**Exercise objective:** The records that follow should be retyped word for word.

Supplied material below:

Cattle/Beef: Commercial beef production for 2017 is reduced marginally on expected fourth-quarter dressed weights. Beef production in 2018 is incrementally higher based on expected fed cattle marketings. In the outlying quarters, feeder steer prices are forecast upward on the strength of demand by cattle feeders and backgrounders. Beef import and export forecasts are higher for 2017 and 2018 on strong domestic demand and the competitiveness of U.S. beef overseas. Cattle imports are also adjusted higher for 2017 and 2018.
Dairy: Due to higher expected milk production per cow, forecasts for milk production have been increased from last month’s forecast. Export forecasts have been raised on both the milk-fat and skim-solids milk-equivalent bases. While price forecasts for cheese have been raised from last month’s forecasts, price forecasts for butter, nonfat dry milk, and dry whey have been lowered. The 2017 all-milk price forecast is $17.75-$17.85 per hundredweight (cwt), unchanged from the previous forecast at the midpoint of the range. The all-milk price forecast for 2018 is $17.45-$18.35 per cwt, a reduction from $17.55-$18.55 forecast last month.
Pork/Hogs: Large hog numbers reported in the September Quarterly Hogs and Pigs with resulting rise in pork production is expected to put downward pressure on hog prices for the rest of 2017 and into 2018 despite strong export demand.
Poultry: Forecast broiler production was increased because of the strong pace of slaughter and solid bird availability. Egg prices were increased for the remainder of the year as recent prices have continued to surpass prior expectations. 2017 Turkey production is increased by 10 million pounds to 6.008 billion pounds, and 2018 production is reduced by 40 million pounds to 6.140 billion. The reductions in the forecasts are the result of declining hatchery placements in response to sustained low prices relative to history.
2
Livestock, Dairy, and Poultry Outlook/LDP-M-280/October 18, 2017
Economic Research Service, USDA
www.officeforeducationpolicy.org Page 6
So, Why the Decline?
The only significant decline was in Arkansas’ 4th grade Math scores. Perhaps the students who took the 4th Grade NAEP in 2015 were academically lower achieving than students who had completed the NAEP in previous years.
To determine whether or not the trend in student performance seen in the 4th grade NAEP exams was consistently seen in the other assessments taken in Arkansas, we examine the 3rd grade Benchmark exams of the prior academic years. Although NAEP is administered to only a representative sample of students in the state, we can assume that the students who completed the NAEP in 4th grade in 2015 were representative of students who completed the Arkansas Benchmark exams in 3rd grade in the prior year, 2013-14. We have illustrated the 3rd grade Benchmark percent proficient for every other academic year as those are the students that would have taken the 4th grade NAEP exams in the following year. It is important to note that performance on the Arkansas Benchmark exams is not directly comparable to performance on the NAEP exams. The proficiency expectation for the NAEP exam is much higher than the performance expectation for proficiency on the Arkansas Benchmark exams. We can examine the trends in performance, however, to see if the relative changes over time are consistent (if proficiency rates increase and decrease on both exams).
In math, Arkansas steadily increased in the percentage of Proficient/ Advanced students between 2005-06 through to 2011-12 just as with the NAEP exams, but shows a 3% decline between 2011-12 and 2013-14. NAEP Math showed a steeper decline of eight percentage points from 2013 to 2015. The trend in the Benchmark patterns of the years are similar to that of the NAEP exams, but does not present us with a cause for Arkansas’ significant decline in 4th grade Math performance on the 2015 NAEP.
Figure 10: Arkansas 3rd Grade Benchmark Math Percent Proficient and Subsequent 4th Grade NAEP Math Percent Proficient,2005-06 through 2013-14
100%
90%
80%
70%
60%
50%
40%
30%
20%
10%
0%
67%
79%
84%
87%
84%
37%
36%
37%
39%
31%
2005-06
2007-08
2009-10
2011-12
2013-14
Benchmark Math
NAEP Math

End of Supplied material.

**Completed exercise:**
Cattle/Beef: Commercial beef production for 2017 is reduced marginally on expected fourth-quarter dressed weights. Beef production in 2018 is incrementally higher based on expected fed cattle marketings. In the outlying quarters, feeder steer prices are forecast upward on the strength of demand by cattle feeders and backgrounders. Beef import and export forecasts are higher for 2017 and 2018 on strong domestic demand and the competitiveness of U.S. beef overseas. Cattle imports are also adjusted higher for 2017 and 2018.
Dairy: Due to higher expected milk production per cow, forecasts for milk production have been increased from last month’s forecast. Export forecasts have been raised on both the milk-fat and skim-solids milk-equivalent bases. While price forecasts for cheese have been raised from last month’s forecasts, price forecasts for butter, nonfat dry milk, and dry whey have been lowered. The 2017 all-milk price forecast is $17.75-$17.85 per hundredweight (cwt), unchanged from the previous forecast at the midpoint of the range. The all-milk price forecast for 2018 is $17.45-$18.35 per cwt, a reduction from $17.55-$18.55 forecast last month.
Pork/Hogs: Large hog numbers reported in the September Quarterly Hogs and Pigs with resulting rise in pork production is expected to put downward pressure on hog prices for the rest of 2017 and into 2018 despite strong export demand.
Poultry: Forecast broiler production was increased because of the strong pace of slaughter and solid bird availability. Egg prices were increased for the remainder of the year as recent prices have continued to surpass prior expectations. 2017 Turkey production is increased by 10 million pounds to 6.008 billion pounds, and 2018 production is reduced by 40 million pounds to 6.140 billion. The reductions in the forecasts are the result of declining hatchery placements in response to sustained low prices relative to history.
2
Livestock, Dairy, and Poultry Outlook/LDP-M-280/October 18, 2017
Economic Research Service, USDA
www.officeforeducationpolicy.org Page 6
So, Why the Decline?
The only significant decline was in Arkansas’ 4th grade Math scores. Perhaps the students who took the 4th Grade NAEP in 2015 were academically lower achieving than students who had completed the NAEP in previous years.
To determine whether or not the trend in student performance seen in the 4th grade NAEP exams was consistently seen in the other assessments taken in Arkansas, we examine the 3rd grade Benchmark exams of the prior academic years. Although NAEP is administered to only a representative sample of students in the state, we can assume that the students who completed the NAEP in 4th grade in 2015 were representative of students who completed the Arkansas Benchmark exams in 3rd grade in the prior year, 2013-14. We have illustrated the 3rd grade Benchmark percent proficient for every other academic year as those are the students that would have taken the 4th grade NAEP exams in the following year. It is important to note that performance on the Arkansas Benchmark exams is not directly comparable to performance on the NAEP exams. The proficiency expectation for the NAEP exam is much higher than the performance expectation for proficiency on the Arkansas Benchmark exams. We can examine the trends in performance, however, to see if the relative changes over time are consistent (if proficiency rates increase and decrease on both exams).
In math, Arkansas steadily increased in the percentage of Proficient/ Advanced students between 2005-06 through to 2011-12 just as with the NAEP exams, but shows a 3% decline between 2011-12 and 2013-14. NAEP Math showed a steeper decline of eight percentage points from 2013 to 2015. The trend in the Benchmark patterns of the years are similar to that of the NAEP exams, but does not present us with a cause for Arkansas’ significant decline in 4th grade Math performance on the 2015 NAEP.
Figure 10: Arkansas 3rd Grade Benchmark Math Percent Proficient and Subsequent 4th Grade NAEP Math Percent Proficient,2005-06 through 2013-14
100%
90%
80%
70%
60%
50%
40%
30%
20%
10%
0%
67%
79%
84%
87%
84%
37%
36%
37%
39%
31%
2005-06
2007-08
2009-10
2011-12
2013-14
Benchmark Math
NAEP Math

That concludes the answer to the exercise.